The day of trial arrived. Theophilus, with a blushing face and tremulous heart, squeezed himself into a seat beside his legal adviser; his eyes upon the floor, and his hands feelingly placed in his pockets. He fancied all eyes bent on his, and smarted under them as they were burning-glasses. By degrees his timidity abated, and at the bustle occasioned by the judge coming into court had so far summoned courage as to raise his eyes. They met, "gently beaming," the eyes of Mrs. Jennings, who was seated in the gallery. He would rather have looked on a wolf's; but a sort of fascination, as birds feel looking at serpents, kept them fixed,—nailed to the eyes of what seemed to him his evil genius; whilst she, with the bland look of injured innocence, jerked a few tears into her eyes, and, taking out her pocket-handkerchief,—a clean one for the occasion,—wept, that is, she appeared to do so; but a woman's tears, like her ornaments, are not always real.

She looked, and Bullfinch spell-bound met her gaze; but, as a friend of ours once said, "He gave her a look!"

The proceedings commenced. The learned counsel opened the case by enlarging upon "the enormity of the defendant's crime, and the plaintiff's unprotected state; a crime," the learned counsel went on to say, "unparalleled in the annals of the law; a crime, my lord and gentlemen, which breaks into the peace of families, and takes from the lovely and the virtuous that jewel no wealth can barter,—her reputation, gentlemen, her unspotted, her unblushing reputation! Not that I would be understood to accuse the defendant of seduction. No, gentlemen; the lady whose case I am pleading is too fair a flower to be hurt by his calumniating breath!—she is——"

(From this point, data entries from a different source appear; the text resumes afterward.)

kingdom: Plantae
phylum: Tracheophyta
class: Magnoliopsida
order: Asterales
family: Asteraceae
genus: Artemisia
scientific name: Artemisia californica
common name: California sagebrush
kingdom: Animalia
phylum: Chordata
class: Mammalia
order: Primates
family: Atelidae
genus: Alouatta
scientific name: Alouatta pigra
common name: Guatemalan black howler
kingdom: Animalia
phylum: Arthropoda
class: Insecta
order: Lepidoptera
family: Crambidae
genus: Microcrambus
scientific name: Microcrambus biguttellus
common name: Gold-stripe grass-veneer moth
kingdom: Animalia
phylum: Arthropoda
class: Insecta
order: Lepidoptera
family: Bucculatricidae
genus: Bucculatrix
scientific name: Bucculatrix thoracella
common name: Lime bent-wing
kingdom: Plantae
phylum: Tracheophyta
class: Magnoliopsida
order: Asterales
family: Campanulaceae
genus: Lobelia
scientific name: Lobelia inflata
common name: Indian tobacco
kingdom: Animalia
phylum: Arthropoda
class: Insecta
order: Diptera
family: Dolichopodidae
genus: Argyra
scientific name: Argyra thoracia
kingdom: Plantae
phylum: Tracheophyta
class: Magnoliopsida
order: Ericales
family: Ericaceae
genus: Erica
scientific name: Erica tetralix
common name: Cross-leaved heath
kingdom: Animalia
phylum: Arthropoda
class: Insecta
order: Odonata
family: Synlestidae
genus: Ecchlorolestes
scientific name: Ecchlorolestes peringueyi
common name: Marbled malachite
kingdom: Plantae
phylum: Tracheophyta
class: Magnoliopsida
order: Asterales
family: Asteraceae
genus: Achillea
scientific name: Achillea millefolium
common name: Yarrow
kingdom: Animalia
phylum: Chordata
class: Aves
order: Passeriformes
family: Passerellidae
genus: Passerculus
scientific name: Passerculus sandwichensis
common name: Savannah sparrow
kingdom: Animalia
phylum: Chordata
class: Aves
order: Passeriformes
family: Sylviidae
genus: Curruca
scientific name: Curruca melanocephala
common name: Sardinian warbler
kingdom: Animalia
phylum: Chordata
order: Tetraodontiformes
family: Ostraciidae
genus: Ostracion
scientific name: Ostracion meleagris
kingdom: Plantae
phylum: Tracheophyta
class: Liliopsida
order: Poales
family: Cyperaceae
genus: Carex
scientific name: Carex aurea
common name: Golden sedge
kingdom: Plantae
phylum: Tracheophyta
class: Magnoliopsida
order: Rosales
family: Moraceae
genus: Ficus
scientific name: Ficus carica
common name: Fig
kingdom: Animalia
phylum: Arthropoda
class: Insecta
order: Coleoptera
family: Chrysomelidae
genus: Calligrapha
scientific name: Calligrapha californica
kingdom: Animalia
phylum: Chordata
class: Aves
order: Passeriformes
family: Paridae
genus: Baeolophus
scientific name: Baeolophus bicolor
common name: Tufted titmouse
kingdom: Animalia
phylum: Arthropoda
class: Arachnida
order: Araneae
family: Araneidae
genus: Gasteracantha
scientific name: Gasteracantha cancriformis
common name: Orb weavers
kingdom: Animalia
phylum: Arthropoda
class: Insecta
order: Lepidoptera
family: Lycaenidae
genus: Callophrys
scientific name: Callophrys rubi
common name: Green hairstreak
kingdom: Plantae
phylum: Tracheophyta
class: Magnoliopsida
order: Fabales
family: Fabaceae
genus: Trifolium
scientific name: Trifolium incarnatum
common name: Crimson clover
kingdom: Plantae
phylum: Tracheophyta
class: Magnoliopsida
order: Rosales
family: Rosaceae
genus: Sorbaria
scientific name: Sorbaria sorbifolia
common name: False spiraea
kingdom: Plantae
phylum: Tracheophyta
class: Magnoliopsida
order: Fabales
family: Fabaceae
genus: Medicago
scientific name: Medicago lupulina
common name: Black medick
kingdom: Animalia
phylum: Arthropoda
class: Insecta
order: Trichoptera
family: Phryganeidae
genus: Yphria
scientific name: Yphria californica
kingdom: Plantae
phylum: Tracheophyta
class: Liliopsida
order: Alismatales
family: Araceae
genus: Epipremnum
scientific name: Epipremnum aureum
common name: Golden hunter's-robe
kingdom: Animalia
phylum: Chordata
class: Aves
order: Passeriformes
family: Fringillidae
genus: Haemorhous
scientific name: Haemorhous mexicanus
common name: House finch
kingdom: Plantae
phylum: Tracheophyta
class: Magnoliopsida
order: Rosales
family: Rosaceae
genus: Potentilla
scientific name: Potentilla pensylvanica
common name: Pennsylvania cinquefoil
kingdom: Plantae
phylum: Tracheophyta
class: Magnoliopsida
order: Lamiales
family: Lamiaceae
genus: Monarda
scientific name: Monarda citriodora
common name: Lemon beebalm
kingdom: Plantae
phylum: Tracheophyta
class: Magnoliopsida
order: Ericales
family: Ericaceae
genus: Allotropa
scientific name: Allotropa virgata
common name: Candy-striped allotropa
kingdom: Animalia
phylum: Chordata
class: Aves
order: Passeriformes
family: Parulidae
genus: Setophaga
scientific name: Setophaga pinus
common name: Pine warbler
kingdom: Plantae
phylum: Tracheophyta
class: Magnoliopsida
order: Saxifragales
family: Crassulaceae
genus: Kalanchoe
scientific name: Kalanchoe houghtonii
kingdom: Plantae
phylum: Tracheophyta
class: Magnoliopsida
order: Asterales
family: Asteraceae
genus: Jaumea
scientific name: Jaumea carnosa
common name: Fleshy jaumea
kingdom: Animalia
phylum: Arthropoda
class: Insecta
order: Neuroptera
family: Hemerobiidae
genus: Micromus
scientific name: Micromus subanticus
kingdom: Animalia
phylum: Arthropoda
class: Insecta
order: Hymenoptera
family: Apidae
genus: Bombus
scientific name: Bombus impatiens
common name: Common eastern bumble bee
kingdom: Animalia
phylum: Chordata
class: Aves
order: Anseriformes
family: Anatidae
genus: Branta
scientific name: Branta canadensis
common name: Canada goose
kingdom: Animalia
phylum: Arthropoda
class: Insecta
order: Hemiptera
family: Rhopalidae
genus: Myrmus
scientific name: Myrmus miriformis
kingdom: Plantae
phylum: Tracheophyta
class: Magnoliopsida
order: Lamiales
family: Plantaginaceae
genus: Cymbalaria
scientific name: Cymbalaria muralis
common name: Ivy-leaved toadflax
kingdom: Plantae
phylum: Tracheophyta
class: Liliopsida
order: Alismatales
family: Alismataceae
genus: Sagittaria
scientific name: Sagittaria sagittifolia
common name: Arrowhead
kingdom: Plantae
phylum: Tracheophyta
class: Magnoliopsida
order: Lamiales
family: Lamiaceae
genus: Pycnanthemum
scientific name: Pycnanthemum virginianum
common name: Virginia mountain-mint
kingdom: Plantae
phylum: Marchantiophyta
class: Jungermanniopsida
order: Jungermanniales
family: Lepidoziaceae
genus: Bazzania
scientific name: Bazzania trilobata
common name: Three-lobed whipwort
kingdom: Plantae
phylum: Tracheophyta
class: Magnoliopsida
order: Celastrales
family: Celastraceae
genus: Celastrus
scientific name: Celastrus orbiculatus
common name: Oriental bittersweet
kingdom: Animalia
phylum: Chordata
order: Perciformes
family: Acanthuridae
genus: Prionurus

Here Theophilus uttered a word; we are grieved we cannot repeat it; but the officer of the court bawled "Silence!" in so loud a tone as completely to drown it. The learned counsel continued:

"Yes, my lord and gentlemen, the defendant—I blush, gentlemen, I blush," and the learned counsel was evidently overcome with the novelty of his situation,—"the defendant is a man," he resumed, "past the intoxicating meridian of life, when the feelings of youth flutter like bees sipping flowers of the fairest hue. He has proved himself——"

Another ejaculation from Theophilus, and again the officer "Silence'd!"

"He has proved himself a monster of the blackest dye,—a reptile who ought to be crushed off the face of the earth! Oh, gentlemen, did you but know the lady as I do,—have known the sanctity of her private life, and the ethereal nature of her public one; her loveliness, her virgin excellence, beloved by relations, idolized by her family!" The lades in the gallery were visibly affected, and looked daggers at the brute of a defendant. The counsel, after a pause, resumed: "This, gentlemen, is the being for whom I am to plead. Englishmen will, I am sure, never desert the ladies!"